Dataset entries
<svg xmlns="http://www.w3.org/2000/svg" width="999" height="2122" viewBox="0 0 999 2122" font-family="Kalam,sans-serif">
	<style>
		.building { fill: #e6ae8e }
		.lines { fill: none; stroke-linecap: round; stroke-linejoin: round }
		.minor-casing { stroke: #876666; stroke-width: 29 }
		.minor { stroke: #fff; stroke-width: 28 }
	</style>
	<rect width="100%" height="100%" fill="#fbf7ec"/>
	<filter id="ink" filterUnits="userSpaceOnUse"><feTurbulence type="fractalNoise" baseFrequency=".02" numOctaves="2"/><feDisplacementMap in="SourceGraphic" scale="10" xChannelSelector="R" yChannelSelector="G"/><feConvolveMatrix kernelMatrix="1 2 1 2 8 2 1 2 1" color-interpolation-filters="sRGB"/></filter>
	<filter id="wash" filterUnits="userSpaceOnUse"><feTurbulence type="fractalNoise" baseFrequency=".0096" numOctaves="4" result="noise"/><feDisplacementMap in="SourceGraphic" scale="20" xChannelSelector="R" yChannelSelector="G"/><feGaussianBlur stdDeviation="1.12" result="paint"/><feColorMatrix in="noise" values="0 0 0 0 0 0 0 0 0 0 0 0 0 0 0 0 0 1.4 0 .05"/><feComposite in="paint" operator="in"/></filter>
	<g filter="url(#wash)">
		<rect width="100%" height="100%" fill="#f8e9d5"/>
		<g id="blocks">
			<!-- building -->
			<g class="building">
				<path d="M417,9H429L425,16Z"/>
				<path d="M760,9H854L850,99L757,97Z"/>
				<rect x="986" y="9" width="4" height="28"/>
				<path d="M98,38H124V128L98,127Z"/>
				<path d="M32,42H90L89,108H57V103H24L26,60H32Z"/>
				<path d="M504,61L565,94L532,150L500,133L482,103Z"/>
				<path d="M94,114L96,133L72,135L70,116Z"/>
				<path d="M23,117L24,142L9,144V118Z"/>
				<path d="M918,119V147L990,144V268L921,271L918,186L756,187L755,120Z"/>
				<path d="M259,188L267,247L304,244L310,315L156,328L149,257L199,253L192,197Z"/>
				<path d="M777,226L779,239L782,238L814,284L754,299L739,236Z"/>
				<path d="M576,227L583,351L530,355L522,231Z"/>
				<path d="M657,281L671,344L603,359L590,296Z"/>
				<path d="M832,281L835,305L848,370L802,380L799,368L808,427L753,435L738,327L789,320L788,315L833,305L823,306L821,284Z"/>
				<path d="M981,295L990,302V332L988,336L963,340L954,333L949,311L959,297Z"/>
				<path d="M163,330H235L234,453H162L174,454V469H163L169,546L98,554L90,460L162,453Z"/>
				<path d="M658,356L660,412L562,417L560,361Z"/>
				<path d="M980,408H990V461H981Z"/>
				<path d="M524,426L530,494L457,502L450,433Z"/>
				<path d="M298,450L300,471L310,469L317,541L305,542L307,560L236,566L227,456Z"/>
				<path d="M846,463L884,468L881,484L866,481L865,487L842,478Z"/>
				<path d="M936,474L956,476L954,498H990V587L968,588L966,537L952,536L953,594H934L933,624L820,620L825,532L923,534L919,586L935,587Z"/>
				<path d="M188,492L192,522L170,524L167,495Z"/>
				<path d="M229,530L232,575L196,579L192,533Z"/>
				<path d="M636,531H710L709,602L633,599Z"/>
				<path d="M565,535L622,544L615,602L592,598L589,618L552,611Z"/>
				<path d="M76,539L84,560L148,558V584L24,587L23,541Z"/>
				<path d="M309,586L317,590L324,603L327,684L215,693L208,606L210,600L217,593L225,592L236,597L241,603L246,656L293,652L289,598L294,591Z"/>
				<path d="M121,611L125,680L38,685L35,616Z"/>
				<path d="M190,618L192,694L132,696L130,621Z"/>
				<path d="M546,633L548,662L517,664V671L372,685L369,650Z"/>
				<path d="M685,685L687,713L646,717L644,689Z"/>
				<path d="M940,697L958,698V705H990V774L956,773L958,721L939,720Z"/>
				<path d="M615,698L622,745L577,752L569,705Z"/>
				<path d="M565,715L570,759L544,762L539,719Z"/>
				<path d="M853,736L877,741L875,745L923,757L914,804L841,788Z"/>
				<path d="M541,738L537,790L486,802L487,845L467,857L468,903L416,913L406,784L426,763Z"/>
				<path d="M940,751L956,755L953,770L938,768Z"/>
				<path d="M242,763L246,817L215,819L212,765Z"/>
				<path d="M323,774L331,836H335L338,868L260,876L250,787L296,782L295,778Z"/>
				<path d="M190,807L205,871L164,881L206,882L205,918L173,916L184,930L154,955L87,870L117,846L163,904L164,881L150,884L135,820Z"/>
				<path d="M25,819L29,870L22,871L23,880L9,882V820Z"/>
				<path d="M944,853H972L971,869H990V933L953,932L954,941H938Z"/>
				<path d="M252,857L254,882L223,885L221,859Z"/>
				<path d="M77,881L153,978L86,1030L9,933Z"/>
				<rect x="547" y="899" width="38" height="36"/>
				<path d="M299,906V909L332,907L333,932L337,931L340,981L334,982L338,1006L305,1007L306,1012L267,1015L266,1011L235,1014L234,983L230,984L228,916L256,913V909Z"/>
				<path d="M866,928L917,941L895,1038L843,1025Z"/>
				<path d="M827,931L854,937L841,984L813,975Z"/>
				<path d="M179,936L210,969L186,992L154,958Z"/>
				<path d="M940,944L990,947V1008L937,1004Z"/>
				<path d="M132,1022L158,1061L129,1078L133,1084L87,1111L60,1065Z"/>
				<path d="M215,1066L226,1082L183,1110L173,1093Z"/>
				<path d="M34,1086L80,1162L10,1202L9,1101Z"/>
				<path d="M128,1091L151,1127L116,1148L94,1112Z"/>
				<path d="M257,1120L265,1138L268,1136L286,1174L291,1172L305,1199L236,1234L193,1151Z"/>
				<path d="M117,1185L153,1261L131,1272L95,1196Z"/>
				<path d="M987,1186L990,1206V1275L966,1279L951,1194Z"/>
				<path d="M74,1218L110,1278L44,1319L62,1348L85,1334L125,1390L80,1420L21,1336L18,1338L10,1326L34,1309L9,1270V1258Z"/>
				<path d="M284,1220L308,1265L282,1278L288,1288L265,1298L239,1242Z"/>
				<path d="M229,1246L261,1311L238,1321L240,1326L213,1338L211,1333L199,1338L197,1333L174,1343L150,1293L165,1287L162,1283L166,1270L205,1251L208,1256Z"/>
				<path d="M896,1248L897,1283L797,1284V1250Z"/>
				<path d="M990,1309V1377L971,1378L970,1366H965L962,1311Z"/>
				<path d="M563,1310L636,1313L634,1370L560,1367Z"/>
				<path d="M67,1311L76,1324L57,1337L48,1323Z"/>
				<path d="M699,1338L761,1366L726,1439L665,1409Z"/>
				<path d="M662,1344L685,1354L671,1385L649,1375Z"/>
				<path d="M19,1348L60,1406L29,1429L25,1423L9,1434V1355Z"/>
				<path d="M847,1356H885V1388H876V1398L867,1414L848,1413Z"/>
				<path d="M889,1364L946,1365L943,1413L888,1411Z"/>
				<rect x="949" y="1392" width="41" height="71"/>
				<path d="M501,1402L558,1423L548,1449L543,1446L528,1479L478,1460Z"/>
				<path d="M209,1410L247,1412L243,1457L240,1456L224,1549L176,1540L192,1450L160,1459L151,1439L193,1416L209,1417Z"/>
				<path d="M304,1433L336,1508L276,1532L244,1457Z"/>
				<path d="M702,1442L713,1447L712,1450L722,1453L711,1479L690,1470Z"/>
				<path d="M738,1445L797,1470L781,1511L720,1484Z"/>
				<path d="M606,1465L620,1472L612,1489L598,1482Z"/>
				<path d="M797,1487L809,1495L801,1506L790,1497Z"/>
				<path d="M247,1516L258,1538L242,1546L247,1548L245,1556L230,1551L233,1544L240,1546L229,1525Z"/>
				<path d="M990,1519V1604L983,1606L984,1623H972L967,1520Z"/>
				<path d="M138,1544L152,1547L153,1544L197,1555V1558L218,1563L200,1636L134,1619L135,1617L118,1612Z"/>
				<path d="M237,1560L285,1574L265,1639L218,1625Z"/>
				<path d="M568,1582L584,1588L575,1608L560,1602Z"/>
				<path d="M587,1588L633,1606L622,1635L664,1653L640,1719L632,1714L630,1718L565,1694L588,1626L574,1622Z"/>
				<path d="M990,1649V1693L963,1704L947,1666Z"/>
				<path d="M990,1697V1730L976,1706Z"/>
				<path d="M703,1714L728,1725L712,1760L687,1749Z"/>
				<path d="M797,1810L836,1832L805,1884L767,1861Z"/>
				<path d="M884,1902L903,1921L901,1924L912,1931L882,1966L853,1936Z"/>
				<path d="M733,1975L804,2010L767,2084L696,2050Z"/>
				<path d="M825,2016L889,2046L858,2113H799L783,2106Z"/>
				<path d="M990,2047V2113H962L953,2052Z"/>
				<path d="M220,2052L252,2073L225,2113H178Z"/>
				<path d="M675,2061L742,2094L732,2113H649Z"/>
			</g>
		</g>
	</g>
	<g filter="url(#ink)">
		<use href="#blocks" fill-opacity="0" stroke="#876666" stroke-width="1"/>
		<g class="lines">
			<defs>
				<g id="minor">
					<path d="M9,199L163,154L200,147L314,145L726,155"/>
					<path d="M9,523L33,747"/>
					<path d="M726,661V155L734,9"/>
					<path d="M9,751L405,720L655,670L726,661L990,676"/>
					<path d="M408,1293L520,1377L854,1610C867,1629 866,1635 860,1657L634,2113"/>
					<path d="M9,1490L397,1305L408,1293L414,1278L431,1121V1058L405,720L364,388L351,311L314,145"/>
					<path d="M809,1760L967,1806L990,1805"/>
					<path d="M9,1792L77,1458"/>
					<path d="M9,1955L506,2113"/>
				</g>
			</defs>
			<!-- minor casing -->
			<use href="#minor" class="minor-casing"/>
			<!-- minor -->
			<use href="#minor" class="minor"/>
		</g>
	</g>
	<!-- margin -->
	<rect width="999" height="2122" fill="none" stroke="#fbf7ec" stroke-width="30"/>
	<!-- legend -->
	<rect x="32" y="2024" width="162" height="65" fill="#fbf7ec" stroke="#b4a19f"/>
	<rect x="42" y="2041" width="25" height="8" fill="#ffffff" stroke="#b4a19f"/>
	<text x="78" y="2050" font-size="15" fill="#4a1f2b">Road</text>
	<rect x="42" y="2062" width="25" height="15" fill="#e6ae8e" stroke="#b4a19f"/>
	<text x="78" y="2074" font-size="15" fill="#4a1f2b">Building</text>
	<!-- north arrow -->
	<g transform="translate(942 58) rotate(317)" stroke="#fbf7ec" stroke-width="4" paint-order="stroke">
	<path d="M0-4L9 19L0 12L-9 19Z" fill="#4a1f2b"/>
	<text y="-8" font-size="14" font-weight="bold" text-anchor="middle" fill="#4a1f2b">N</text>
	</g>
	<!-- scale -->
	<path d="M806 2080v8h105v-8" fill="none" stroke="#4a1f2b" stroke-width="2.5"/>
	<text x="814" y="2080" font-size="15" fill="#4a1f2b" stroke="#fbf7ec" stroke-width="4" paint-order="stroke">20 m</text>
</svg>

*Prompt*.
Exactly as they appear, print the lines from the one holding "<!-- minor casing -->" through the final line of the entries, and no others.

*Output*.
			<!-- minor casing -->
			<use href="#minor" class="minor-casing"/>
			<!-- minor -->
			<use href="#minor" class="minor"/>
		</g>
	</g>
	<!-- margin -->
	<rect width="999" height="2122" fill="none" stroke="#fbf7ec" stroke-width="30"/>
	<!-- legend -->
	<rect x="32" y="2024" width="162" height="65" fill="#fbf7ec" stroke="#b4a19f"/>
	<rect x="42" y="2041" width="25" height="8" fill="#ffffff" stroke="#b4a19f"/>
	<text x="78" y="2050" font-size="15" fill="#4a1f2b">Road</text>
	<rect x="42" y="2062" width="25" height="15" fill="#e6ae8e" stroke="#b4a19f"/>
	<text x="78" y="2074" font-size="15" fill="#4a1f2b">Building</text>
	<!-- north arrow -->
	<g transform="translate(942 58) rotate(317)" stroke="#fbf7ec" stroke-width="4" paint-order="stroke">
	<path d="M0-4L9 19L0 12L-9 19Z" fill="#4a1f2b"/>
	<text y="-8" font-size="14" font-weight="bold" text-anchor="middle" fill="#4a1f2b">N</text>
	</g>
	<!-- scale -->
	<path d="M806 2080v8h105v-8" fill="none" stroke="#4a1f2b" stroke-width="2.5"/>
	<text x="814" y="2080" font-size="15" fill="#4a1f2b" stroke="#fbf7ec" stroke-width="4" paint-order="stroke">20 m</text>
</svg>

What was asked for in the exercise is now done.